Sudan: Save the Savable | 09.06.2013 · 27:00 min


Sudan one of Africa's biggest countries - formally gained independence from the British in 1956. Independence was quickly overshadowed by constitutional crises between the Islamic Arab regime in the North and the large non-Arab, non-Muslim minority in the South, which resulted in two drawn out civil wars that lasted over 20 years. Refugees fled to the North to escape the atrocities and large refugee camps were rapidly established on the periphery of Khartoum. Displaced persons were accommodated in cardboard, straw and sack housing. With no secure water supply, abysmal hygiene, no adequate food supply, no work, very few gave thought to the luxury of education.

To provide this necessary education for the hundreds of thousands of refugee children and to prevent the loss of Faith among the present and future generations, the Catholic Church quickly began to organize makeshift schools. The program soon became known as Save the Saveable.
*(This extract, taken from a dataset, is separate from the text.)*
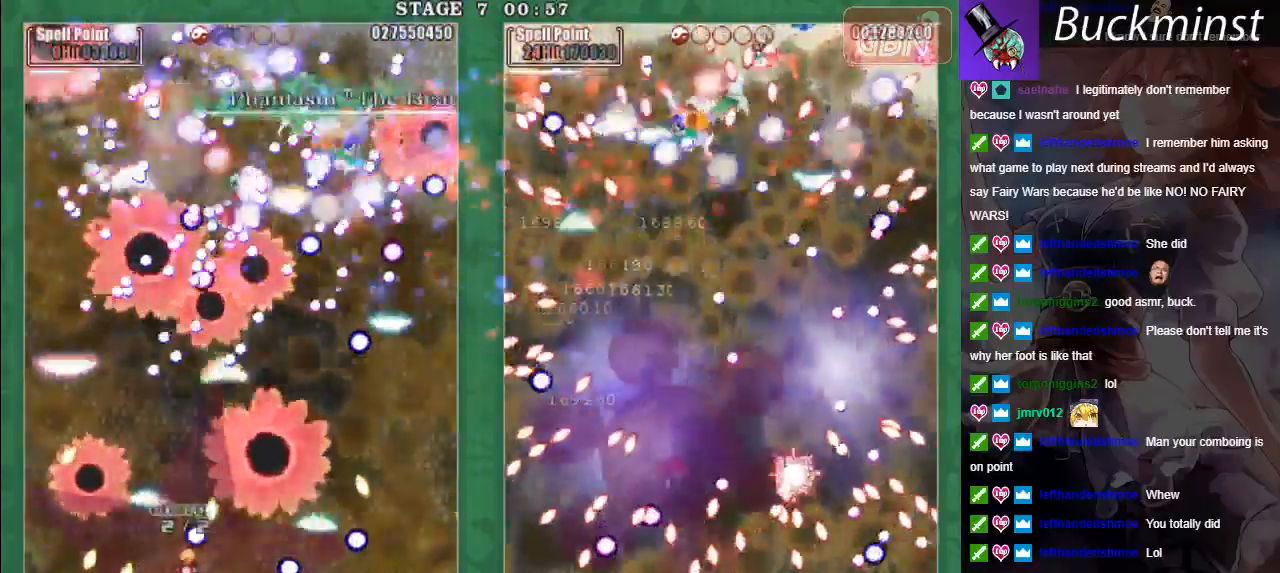
{"buttons": [], "left_stick": "center", "events": [[83, "A", "up"], [100, "L2", "up"], [117, "X", "up"], [117, "left_stick", "center"], [167, "L2", "down"], [267, "L2", "up"]]}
The first schools were established on Church grounds, built solely with refugee labor.

Although there are today currently 200 Save the Savable schools in Sudan, including 54 primary schools and 131 nursery schools - and the educational level is such a high standard of teaching that even Muslims enroll their children - the Church faces constant difficulties and the number of children attending is decreasing. The most common reason is that the Church, with the drop in external financial support, is no longer able to afford supporting the poorest 20-25% of students who cannot pay, and the refugee parents take their children out. Schools are now being closed, not by the Muslims authorities, but by a local Church unable to continue to serve.